I do not care how other parents or their children sleep. It in no way affects me or my family. I don't believe that cosleeping is the best way or that I am in any way a better parent for cosleeping. I just know that it works for us. Kitty nearly always sleeps at least 9 hours a night and is down to about 1 nursing session in the middle. 

Having her in our bed does not bother us. For some reason though, it seems to bother other people. The look on peoples faces when I tell them that she has never slept on her own is a mix of pity and horror. I often hear that I "will never be able to get her out of my bed" or "don't I want her to sleep on her own?" I feel judged. I feel judged in a lot of the things I chose to do while raising my daughter, but that is for another time. What I want to say when people say these things is, "She is not in your bed, so don't worry about it." I think the biggest misconception is that I must feel trapped with her in my bed, on the contrary, I will miss it when she is in her own. At night she has already begun nursing, then unlatching and turning away from me. She doesn't even need me to snuggle her all night, I have full faith that when she is ready for her own bed, she will be perfectly content there.
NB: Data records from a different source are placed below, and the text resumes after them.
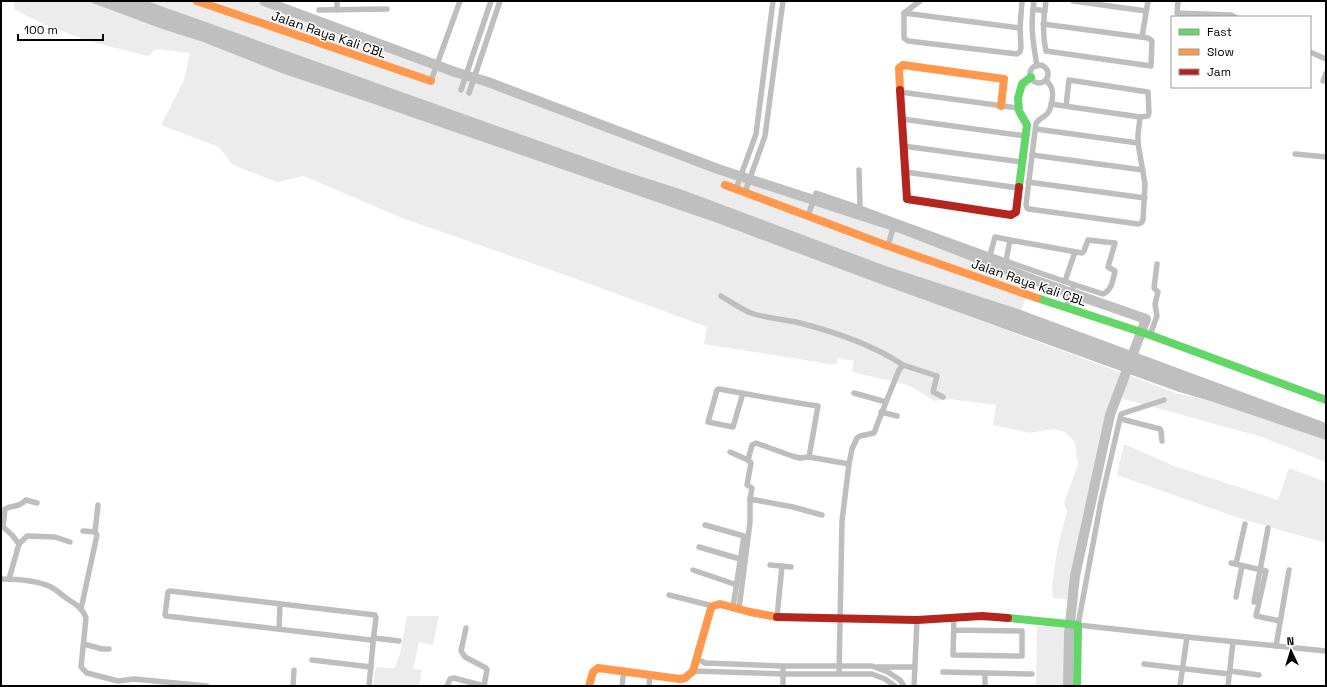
<svg xmlns="http://www.w3.org/2000/svg" width="1327" height="687" font-family="'Space Grotesk',sans-serif">
	<rect width="100%" height="100%" fill="#fff"/>
	<g fill="#ececec">
		<path d="M14 1H87L162 29 203 42 284 74 371 103 720 224 1179 394 1207 400 1326 440V462L1262 437 1117 397 1110 415 1075 576 1073 600 1053 598 1052 585 1058 546 1067 511 1064 503 1078 464 1075 442 1065 432 1054 429 1029 433 993 425 996 405 949 399 935 401 908 385 852 372 854 361 838 358 836 365 704 344 707 327 571 277 402 218 304 176 277 182 233 165 219 147 161 125 184 80 190 53 156 49 148 56 85 40 37 21 14 9Z"/>
		<path d="M147 1H254L1033 280 1021 310 886 266 683 190 621 170Z"/>
		<path d="M1124 444 1174 466 1278 500 1289 468 1326 482V543L1239 518 1117 475Z"/>
		<path d="M407 616H439L433 645 419 642 413 669 422 670 419 686H373L376 667 395 668 400 654Z"/>
		<path d="M1070 624 1068 686H1036L1037 627Z"/>
	</g>
	<path fill="#bfbfbf" d="M87 1H147L621 170 683 190 886 266 1021 310 1326 423V440L1207 400 1179 392 875 282 720 224 371 103 284 74 203 42 162 29Z"/>
	<g fill="none" stroke-linecap="round" stroke-linejoin="round">
		<path stroke="#bfbfbf" stroke-width="10" d="M264 1 455 72 488 82 718 169 903 229 1034 280 1146 319 1110 415 1075 576 1069 633 1068 686"/>
		<g stroke="#bebebe" stroke-width="5.5">
			<path d="M337 1V10"/>
			<path d="M920 1 904 13V38L908 41 1017 54 1020 52 1021 47 1020 28 1022 1"/>
			<path d="M1034 1C1030 26 1033 42 1037 66"/>
			<path d="M1073 1 1146 11"/>
			<path d="M1178 1 1177 13 1231 15 1235 17"/>
			<path d="M1033 9 1045 11"/>
			<path d="M319 10 387 9"/>
			<path d="M904 13 1020 28"/>
			<path d="M1043 24 1148 38 1152 41 1151 66 1046 51C1042 34 1043 19 1046 1"/>
			<path d="M1142 37 1148 1"/>
			<path d="M1310 52 1326 59"/>
			<circle cx="1039" cy="74" r="9"/>
			<path d="M1046 80C1047 82 1049 83 1050 85 1055 91 1052 110 1046 115 1042 118 1039 119 1036 123L1026 205 1027 208 1029 209 1138 224 1141 223 1143 220 1145 184 1138 143V135L1140 117 1148 116 1149 113 1148 92 1069 80 1066 106"/>
			<path d="M431 81 460 1"/>
			<path d="M1323 81 1326 73"/>
			<path d="M461 90 491 1"/>
			<path d="M900 92 1018 108"/>
			<path d="M469 93 500 1"/>
			<path d="M1051 104 1140 117"/>
			<path d="M902 119 1026 136"/>
			<path d="M1036 129 1138 143"/>
			<path d="M903 146 1022 162"/>
			<path d="M1295 154 1326 157"/>
			<path d="M1032 155 1143 170"/>
			<path d="M859 170 860 208 895 221"/>
			<path d="M905 172 1019 188"/>
			<path d="M1028 182 1145 198"/>
			<path d="M736 189 756 134 773 1"/>
			<path d="M745 192 765 136 783 1"/>
			<path d="M808 216 816 193 860 208"/>
			<path d="M888 246 895 221C964 246 1033 272 1103 294 1112 290 1113 280 1115 271L1108 267 1115 243 1088 240 1084 251 1082 253 1010 240 1006 261"/>
			<path d="M990 255 995 237 1010 240"/>
			<path d="M1065 281 1075 252"/>
			<path d="M721 296C731 302 741 309 751 313 765 318 781 319 796 322 832 331 872 344 903 365"/>
			<path d="M1066 308 1074 285"/>
			<path d="M1150 335 1157 316 1155 304 1158 292 1154 288 1157 264"/>
			<path d="M743 393 733 427 708 422 717 390 719 389C752 395 785 401 818 406L809 457"/>
			<path d="M1164 400 1121 414 1101 501 1078 625 1187 637 1326 651"/>
			<path d="M886 402 899 370 903 365 937 376 933 392 943 397"/>
			<path d="M881 412 897 416"/>
			<path d="M1121 419 1160 429 1161 431 1162 441"/>
			<path d="M730 452 748 460 752 445 756 443 792 456 800 458 809 457 849 464"/>
			<path d="M748 460 751 463 747 485 752 488 750 499"/>
			<path d="M705 525 744 536 733 607"/>
			<path d="M95 532 98 505"/>
			<path d="M19 544 27 536 55 537 70 542"/>
			<path d="M699 547 740 559"/>
			<path d="M1231 563 1266 571 1256 616 1280 621"/>
			<path d="M1236 564 1245 524"/>
			<path d="M770 565 791 567"/>
			<path d="M693 570 737 585"/>
			<path d="M1 579C17 579 36 580 51 587 58 591 63 596 69 600 77 605 83 609 86 618L81 667 87 673 118 681 134 679 207 686"/>
			<path d="M9 579 19 544 12 535 3 527 5 509C13 504 17 509 26 500L37 503"/>
			<path d="M669 595 713 606"/>
			<path d="M1236 597 1242 566"/>
			<path d="M1254 602 1268 528"/>
			<path d="M81 609 97 535 95 532 83 531"/>
			<path d="M739 609 750 522V499L793 507 822 515"/>
			<path d="M777 617 782 566"/>
			<path d="M279 629 280 604"/>
			<path d="M954 630 1022 631V656L953 655 954 618"/>
			<path d="M374 638 399 641"/>
			<path d="M84 644 102 649H109"/>
			<path d="M1276 646 1289 570"/>
			<path d="M696 658 705 663 783 666H872L888 672 900 680 904 686"/>
			<path d="M312 660 371 667"/>
			<path d="M1144 664 1229 674"/>
			<path d="M878 667H915"/>
			<path d="M693 671 783 674H872L885 679 895 686"/>
			<path d="M1230 671 1259 675"/>
			<path d="M943 672 1032 674"/>
			<path d="M839 673 842 521 849 464 852 449 857 438 860 436 874 433 886 402 854 393"/>
			<path d="M293 686 294 670"/>
			<path d="M369 686 373 643 371 640 166 616 165 615 168 592 170 591 375 615 376 618 373 642"/>
			<path d="M447 686 450 679 454 678 484 686 487 670 486 668 465 657 461 651 466 628"/>
			<path d="M622 686 624 670"/>
			<path d="M649 686 650 675"/>
			<path d="M783 686V670"/>
			<path d="M914 686 917 620"/>
			<path d="M985 686V673"/>
			<path d="M1180 686 1187 637"/>
			<path d="M1228 686 1233 642"/>
		</g>
		<g stroke="#63d668" stroke-width="8">
			<path d="M1019 187 1027 125 1019 111 1018 98 1022 84 1031 77"/>
			<path d="M1037 298 1150 335 1326 400"/>
			<path d="M1008 618 1078 625 1077 686"/>
		</g>
		<g stroke="#ff974d" stroke-width="8">
			<path d="M197 1 431 81"/>
			<path d="M900 90 899 68 903 65 1004 79 1001 106"/>
			<path d="M725 185 888 246 1037 298"/>
			<path d="M589 686 593 672 598 668 680 679 685 678 693 671 711 608 713 606 720 604 750 612 777 617"/>
		</g>
		<g stroke="#b3261e" stroke-width="8">
			<path d="M900 90 907 199 1011 215 1016 212 1019 187"/>
			<path d="M777 617 917 620 982 616 1008 618"/>
		</g>
	</g>
	<g text-anchor="middle" stroke-width="3" stroke-linejoin="round" paint-order="stroke">
		<g font-size="13" fill="#000" stroke="#fff">
			<text transform="translate(329 34) rotate(19)" y="5">Jalan Raya Kali CBL</text>
			<text transform="translate(1029 282) rotate(19)" y="5">Jalan Raya Kali CBL</text>
		</g>
	</g>
	<rect width="1327" height="687" fill="none" stroke="#000000" stroke-width="4"/>
	<rect x="1171" y="16" width="140" height="72" fill="#ffffff" stroke="#999999"/>
	<rect x="1179" y="29" width="20" height="6" fill="#63d668" stroke="#999999"/>
	<text x="1207" y="36" font-size="12" fill="#000000">Fast</text>
	<rect x="1179" y="49" width="20" height="6" fill="#ff974d" stroke="#999999"/>
	<text x="1207" y="56" font-size="12" fill="#000000">Slow</text>
	<rect x="1179" y="69" width="20" height="6" fill="#b3261e" stroke="#999999"/>
	<text x="1207" y="76" font-size="12" fill="#000000">Jam</text>
	<g transform="translate(1291 651) rotate(356)" stroke="#ffffff" stroke-width="3" paint-order="stroke">
	<path d="M0-3L7 15L0 10L-7 15Z" fill="#000000"/>
	<text y="-6" font-size="11" font-weight="bold" text-anchor="middle" fill="#000000">N</text>
	</g>
	<path d="M18 34v6h85v-6" fill="none" stroke="#000000" stroke-width="2"/>
	<text x="24" y="34" font-size="12" fill="#000000" stroke="#ffffff" stroke-width="3" paint-order="stroke">100 m</text>
</svg>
The concept of "sleep training" is bizarre to me. I don't see my child as a being who needs to be trained, I instead want to encourage her in her decisions and guide her as she grows. I feel that parents who have "sleep trained" consider themselves superior in some way, because they have detached their child from their bed, because they are "strong enough" to let their baby cry, they are better than me. Cosleeping or "sleep training" does not make you a better parent, it doesn't make you a better person, it simply means we chose to parent differently. Everyone is my family is happy, everyone is healthy and I respect other parents means to come to this in their own way. So I would appreciate it if my way were respected as well.

I have no issue being there for my daughter when she wakes, I have no issue with cuddling her all night long and falling asleep while I breathe in the sweet smell of her hair, her milky breath. I know this time will not last forever. Someday she won't want to snuggle with me, someday she will probably slam a door in my face and tell me she hates me. I do not need a shocked look, I do not need your pity that I share my bed, that I fall asleep next to the two people I love most on this earth. For now I want to hold my daughter while she dreams and I want to wake up to her sweet delighted smile. If that means that she takes longer to transition to sleeping on her own, well, we'll cross that bridge when we come to it, just like everything else we have done since becoming a family.